Cuando todavía estamos en plena resaca electoral y tenemos frescas las promesas de que se van a crear millones de puestos de trabajo en los próximos cuatro años, a UGT le sigue asaltando la misma pregunta: ¿lo que se creará a partir de ahora son buenos empleos? Es evidente que desde la reforma laboral de 2012 lo que se ha generado son nuevas formas de esclavitud que nada tienen que ver con un puesto de trabajo que garantice la dignidad del asalariado y su capacidad para llevar una vida fuera de la exclusión social, tal como ocurría en España hasta el año 2010. Hoy trabajar ya no es sinónimo de dejar de ser pobre. Lo saben muy bien los miles y miles de trabajadores y trabajadoras que viven en la Comunitat Valenciana y que trabajan en la hostelería, un sector, por cierto, que ha sabido lidiar muy bien con la crisis y experimentar un gran crecimiento económico, que se ha traducido en importantes beneficios para los empresarios de este sector.

Los empleos que se han creado a raíz de la aprobación de las reformas laborales no deberían tener esta catalogación, ya que las condiciones de sus contratos y los sueldos míseros que traen aparejados no permiten tener una vida con unos mínimos de dignidad. El ejército de trabajadores pobres que ha generado la nueva normativa laboral tiene que llevar al próximo Ejecutivo a abordar como primera cuestión un plan por el empleo de calidad, ya que no podemos continuar considerando como tal a aquel que no le permite al trabajador comer y pagar su casa.

Ésta es la realidad a la que nos enfrentamos y en UGT esperamos que más allá de los eslóganes propios de la campaña electoral, exista un compromiso real del futuro gobierno de ponerse a trabajar con los agentes sociales para negociar las nuevas condiciones que deben imperar en el mercado laboral, y que evidentemente tienen la obligación de acabar con esta lacra. La época en la que se pedía al trabajador más sacrificios en forma de devaluación salarial, de indemnizaciones y de confianza en el futuro, está finiquitada para este sindicato, máxime cuando los empresarios que lo hacían, bien a título individual, bien como portavoces de sus organizaciones empresariales, no han sido precisamente un modelo de austeridad, y muchos de ellos, forman parte de ese 1% que ha visto cómo su riqueza ha aumentado durante la crisis.

Casi una década después de que estallara esta crisis, son muchos los riesgos que como sociedad corremos. El sistema, a través de las nuevas normas que ha impuesto, es el que ha provocado la alta irritabilidad social. Es el momento de tener las suficientes alturas de miras como para romper algunas de ellas y volver a la normalidad laboral y democrática en la que hemos convivido en los últimos 40 años. Si no somos capaces entre todos de superarlas, el sistema corre el gran riesgo de saltar. Cualquier observador medio ya se ha dado cuenta que hay demasiados indicadores que nos están avisando de que estamos entrando en esa espiral. Si se persiste en mantener las rígidas recetas económicas, que a estas alturas ya es más que evidente que han sido un fracaso, la indignación no hará más que aumentar.

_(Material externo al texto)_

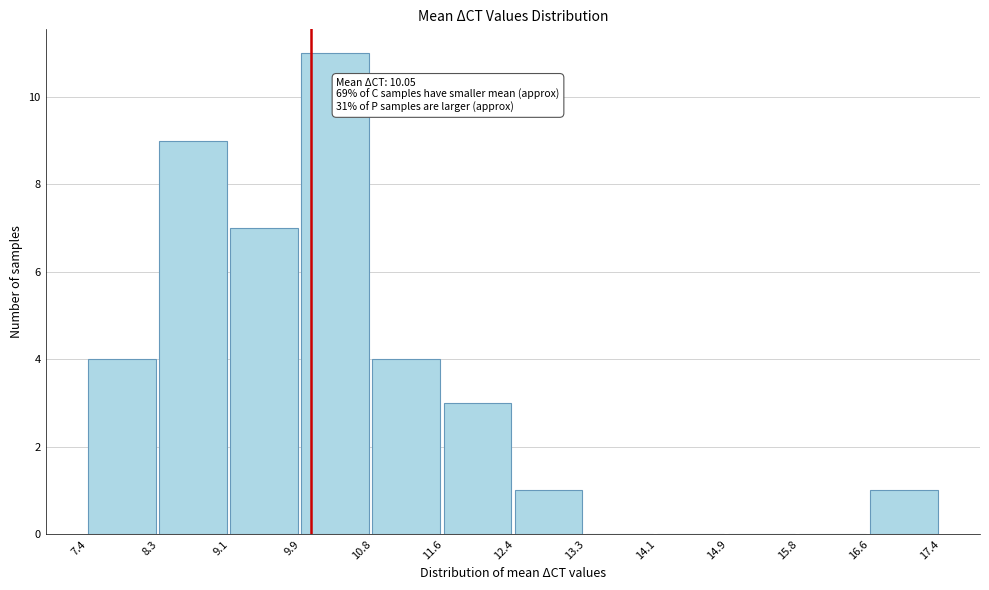

Which range on the x-axis has the tallest bar?

9.9 to 10.8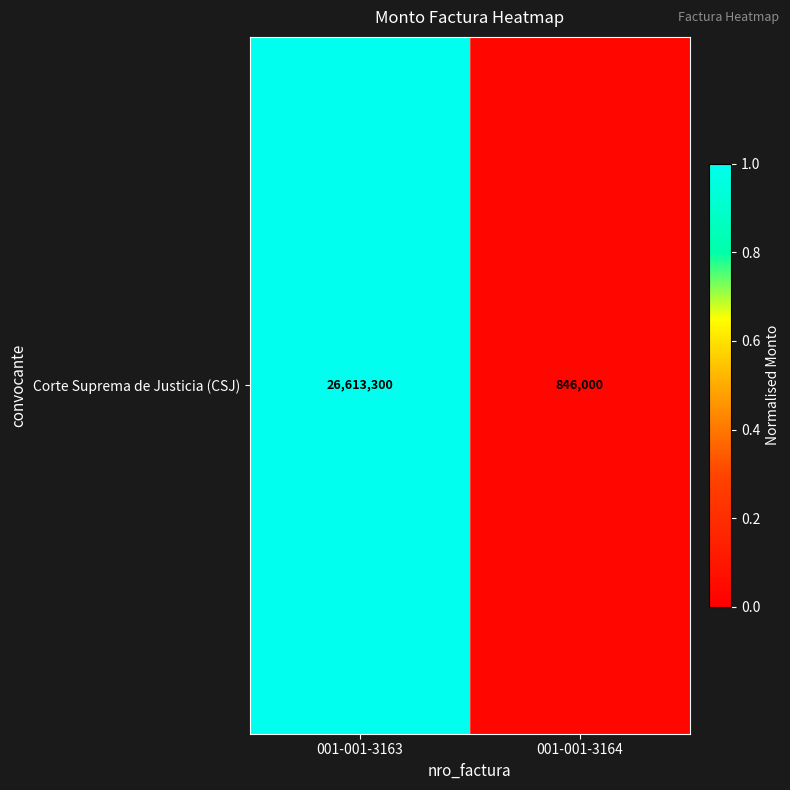

Reading left to right, extract all data points from this chart.

1.0	0.0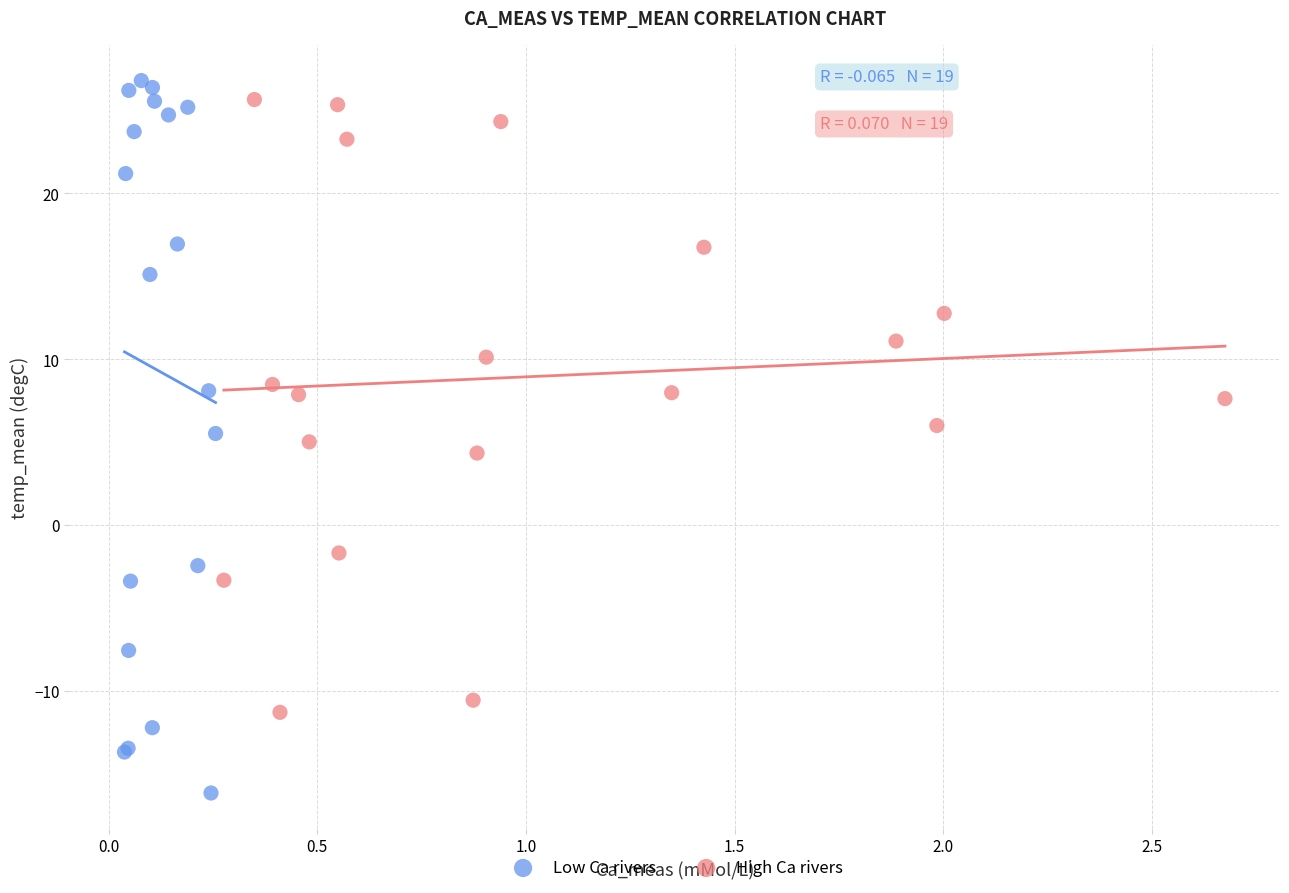

Which series contains the highest Y value?

Low Ca rivers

Los sindicatos de clase tenemos el deber de convencer a la clase dirigente de este país de la necesidad de un cambio. A ello nos vamos a poner en cuanto tengamos un nuevo gobierno porque estamos convencidos que solo con la estabilidad política que surja de un proyecto compartido entre los agentes sociales, los partidos políticos y la sociedad será posible hacer frente a un futuro incierto que hoy nos amenaza.